Saved entries -
%%

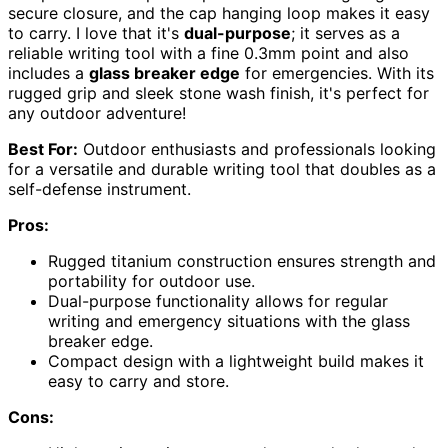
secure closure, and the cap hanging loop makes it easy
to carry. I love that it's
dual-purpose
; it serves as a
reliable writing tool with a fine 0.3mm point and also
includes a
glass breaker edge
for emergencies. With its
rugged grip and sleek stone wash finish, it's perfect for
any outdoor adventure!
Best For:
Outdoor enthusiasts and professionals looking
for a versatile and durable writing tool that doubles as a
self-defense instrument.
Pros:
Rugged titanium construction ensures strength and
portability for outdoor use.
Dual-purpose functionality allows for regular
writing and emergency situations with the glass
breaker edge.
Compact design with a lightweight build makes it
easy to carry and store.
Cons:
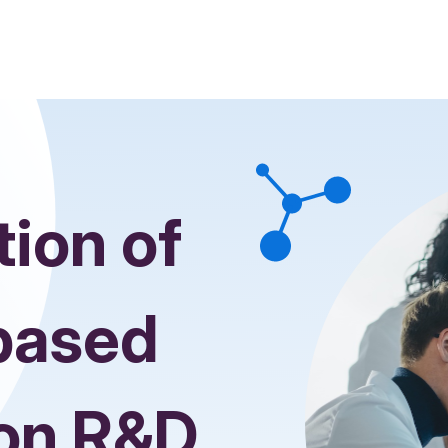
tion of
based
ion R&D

%%

REQUIREMENT -
The required answer is the lines from the one that contains "Dual-purpose functionality allows for regular" through the last line of the records, restated word for word, with every picture dropped.

THE COMPLETED TASK -
Dual-purpose functionality allows for regular
writing and emergency situations with the glass
breaker edge.
Compact design with a lightweight build makes it
easy to carry and store.
Cons:
tion of
based
ion R&D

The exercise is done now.